5. Mai 2009 | Rubrik: ZEIT IST GELD: Aktuell im Magazin

Kredite scheinen oft gar nicht so teuer zu sein, wie man immer erzählt bekommt. Diesen Eindruck erhält man zumindest, wenn man den Werbeplakaten und Anzeigen vieler großer Banken glaubt, die mit niedrigen Nominal- und Effektivzinsen werben und teure Gebühren im Kleingedruckten zu verstecken versuchen. Aber nicht nur bei Banken, sondern besonders bei Anbietern aus dem Internet sollte man als potentieller Kreditnehmer vorsichtig sein.

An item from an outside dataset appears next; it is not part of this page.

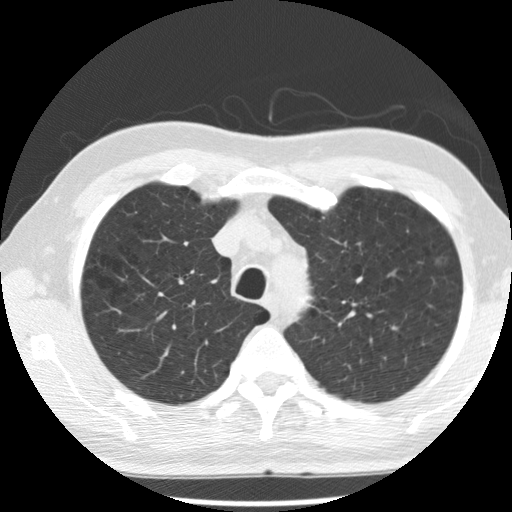
Chest CT (low-dose screening protocol), one axial image. First (baseline) screen. Lung window (W 1500 / L -600 HU). Slice 60 of 277 in the series. Male participant, aged 68 years at enrolment.
Lesion marked by an expert reader, box from (x=428, y=248) to (x=463, y=280) px. Screening reader's record for this exam (one nodule recorded; not confirmed to be the boxed lesion): non-calcified nodule or mass ≥4 mm, left upper lobe, 5 × 5 mm, poorly defined margins, ground glass attenuation. Official screen result: positive, change unspecified: nodule(s) >= 4 mm or enlarging nodule(s), mass(es), or other non-specific abnormalities suspicious for lung cancer. Later outcome: lung cancer diagnosed 648 days after this screen (after the second annual screen) — bronchiolo-alveolar adenocarcinoma, NOS, left upper lobe, moderately differentiated (G2), stage IA (AJCC 6th edition), 17 mm at pathology.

Vielfach machen die teuren Nebenkosten beim Kreditabschluss einen Großteil der Gesamtkosten aus. Zwar sind die Banken dazu verpflichtet, die mit dem Kreditabschluss verbundenen Kosten der Transparenz wegen in den Effektivzins einzurechnen, die Werbung der Banken bezieht sich aber meist auf langlaufende Kredite, bei denen die Auswirkungen auf den Effektivzins gering sind. Somit unterscheiden sich Nominal- und Effektivzins nur geringfügig und für den potentiellen Kunden entsteht der Eindruck, die Gebühren seien besonders niedrig.

In der Regel berechnen Banken eine Abschlussgebühr, welche in der Regel einen Bruchteil des Darlehensbetrags ausmacht. Oft beläuft sich diese Gebühr auf 1 bis 3 Prozent der Darlehenssumme. Diese Kosten werden in den Effektivzins eingerechnet. Nicht in den Effektivzins eingerechnet werden dagegen Gebühren, die zum Beispiel für die vorzeitige Ablösung eines Darlehens berechnet werden. Deswegen schlagen hier viele Banken gnadenlos zu und kassieren dreist Gebühren von einigen Prozent ab!

Ebenfalls bei der Berechnung des Effektivzinses unberücksichtigt bleiben Bearbeitungsgebühren für das Stellen eines Kreditantrags, die vor allem Internetanbieter berechnen. Hier ist besondere Vorsicht geboten, da es oft nicht die Absicht der Anbieter ist, überhaupt einen Kredit zu vergeben. Vielmehr beruht ihr Geschäftsmodel auf dem Kassieren teurer Vorabgebühren. Seriöse Anbieter verlangen generell keine Vorabgebühren.

Eine weitere Gebührenfalle ergibt sich aus teuren Versicherungen, die viele Banken ihren Kunden im Rahmen des Kreditvertrages aufdrängen möchten. Besonders zweifelhafte Popularität erlangten sogenannte Restschuldversicherungen, deren Abschluss viele Banken für die Vergabe eines Kredits voraussetzen. Der Abschluss derartiger Policen macht nicht in allen Fällen Sinn.